As U.S.-China trade tensions have escalated, industry panelists on Wednesday touched on the possibility that China is retaliating through unofficial, non-tariff measures, including holding U.S. goods at port for longer than normal.
In addition to potential informal retaliation, China is officially retaliating against U.S. in the form of tariffs.
After the Office of the U.S. Trade Representative on May 10 raised tariffs from 10% to 25% on $200 billion worth of goods from China, Beijing announced plans to raise tariffs across $60 billion worth of U.S. exports, starting Saturday, June 1.
Those tariffs will range from 5% to 25% and will affect a total of 5,140 goods from the U.S.

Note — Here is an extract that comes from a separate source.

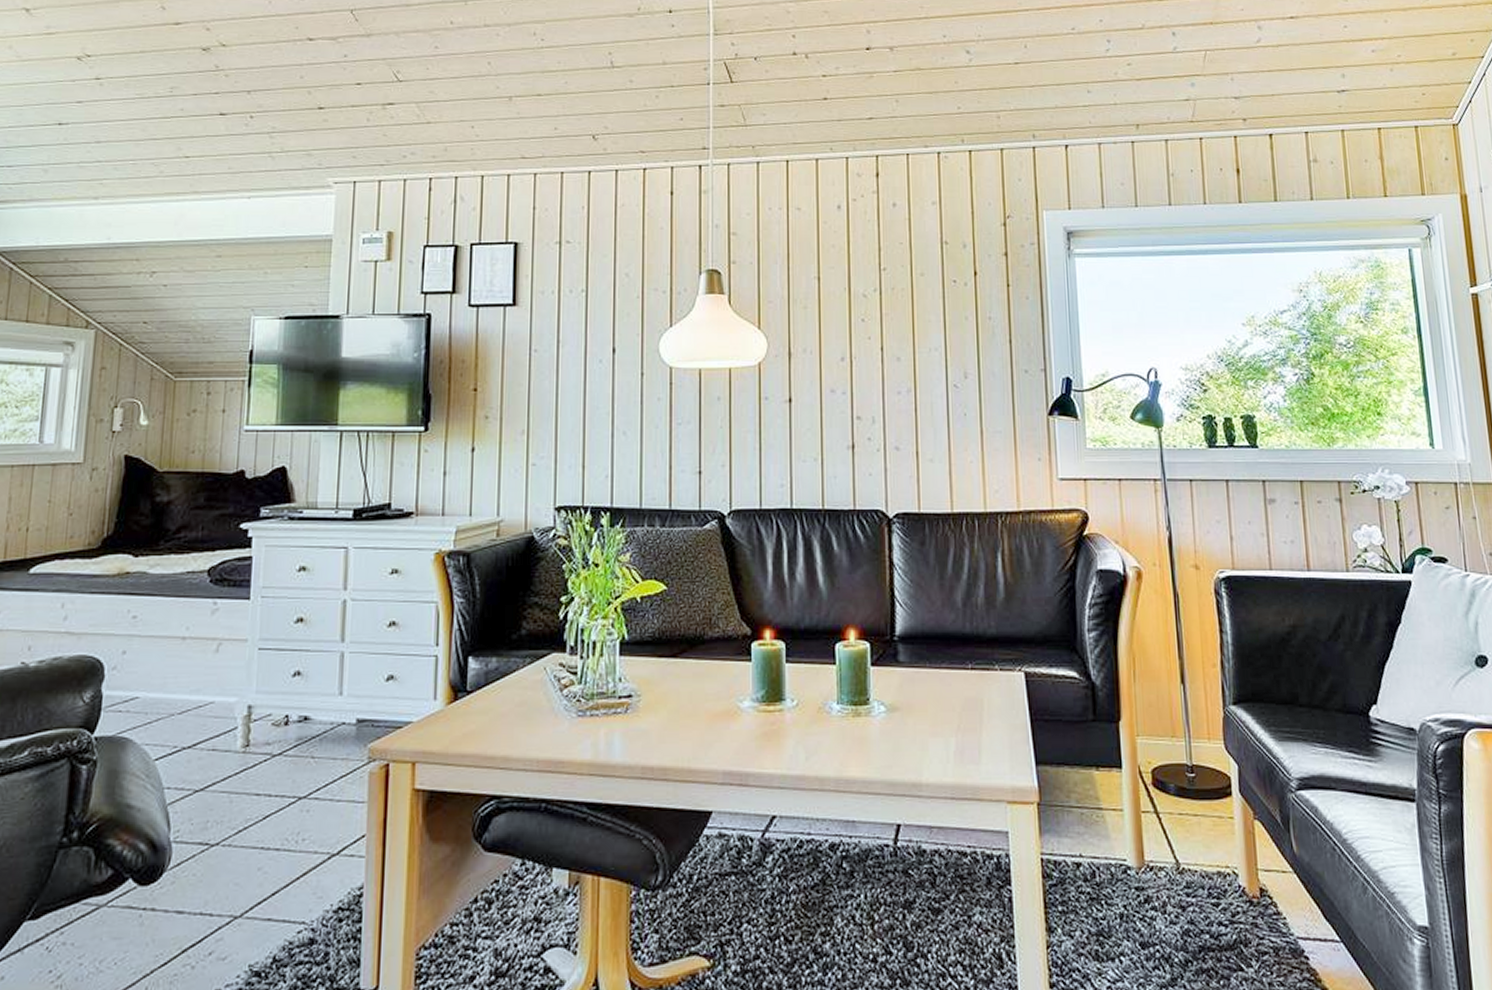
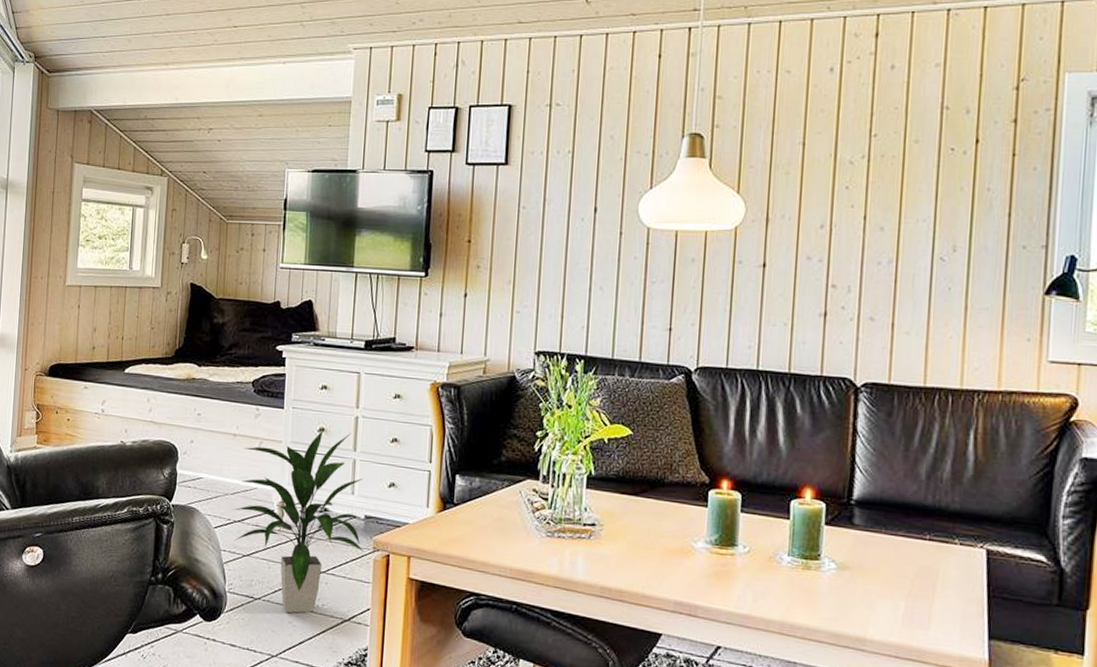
indoor plant: none [181,618,357,858] -> present [233,428,364,613]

Trade restrictions, combined with a significant population reduction of hogs in China amid swine fever, have cramped opportunities for the U.S. dairy industry to do business with the country, as U.S. companies export whey to be used in hog feed to China, Hughes said.
U.S.-China Business Council Senior Vice President Erin Ennis noted that China is implementing retaliatory tariffs against 85% of U.S. exports and said there’s “always a possibility” that China will find other ways to retaliate.

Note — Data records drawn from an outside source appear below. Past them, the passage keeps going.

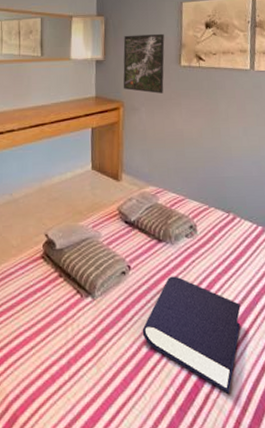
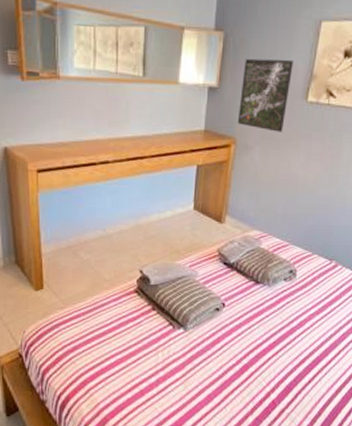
book: present [142,276,241,395] -> none [229,314,327,410]

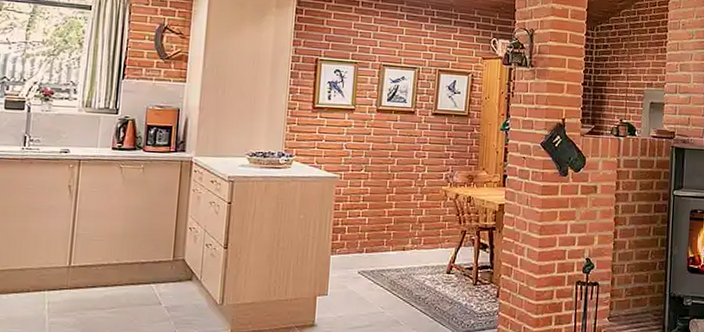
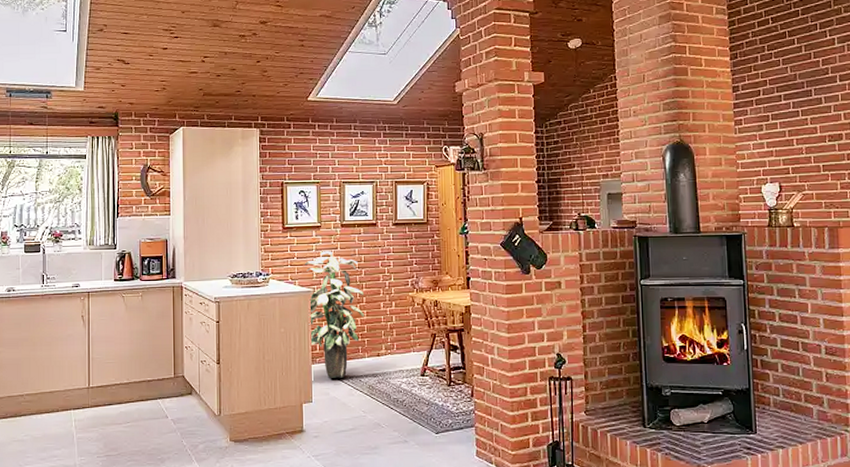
indoor plant: none [331,135,394,271] -> present [304,251,364,378]

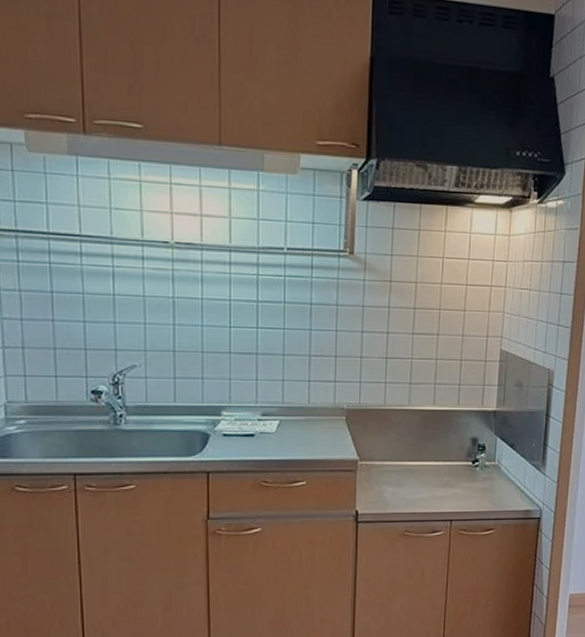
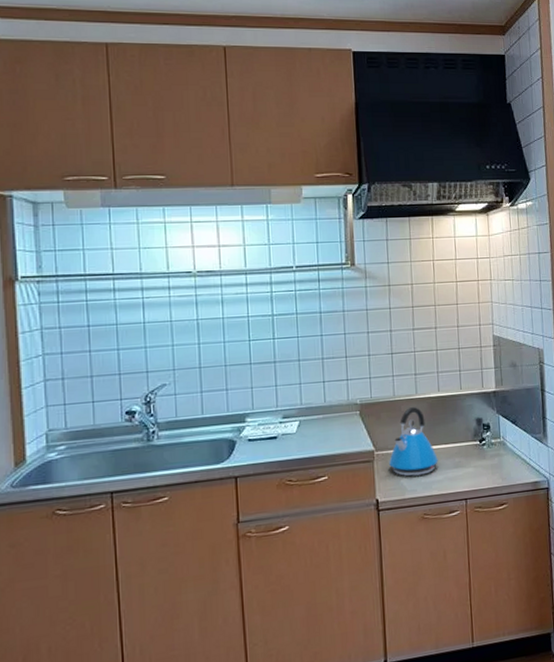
kettle: none [373,419,426,491] -> present [389,407,438,477]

“When we began this process on [Section] 301, China said that it was willing to retaliate both quantitatively and qualitatively,” Ennis said.
While quantitative retaliation takes the form of tariffs, qualitative retaliation could take the form of things like increased inspections, difficulty in getting licenses and “inexplicable” delays and investigations for environmental compliance, she said.
China has consistently been a difficult place to do business, making it difficult to determine whether China has started qualitative retaliation, she said.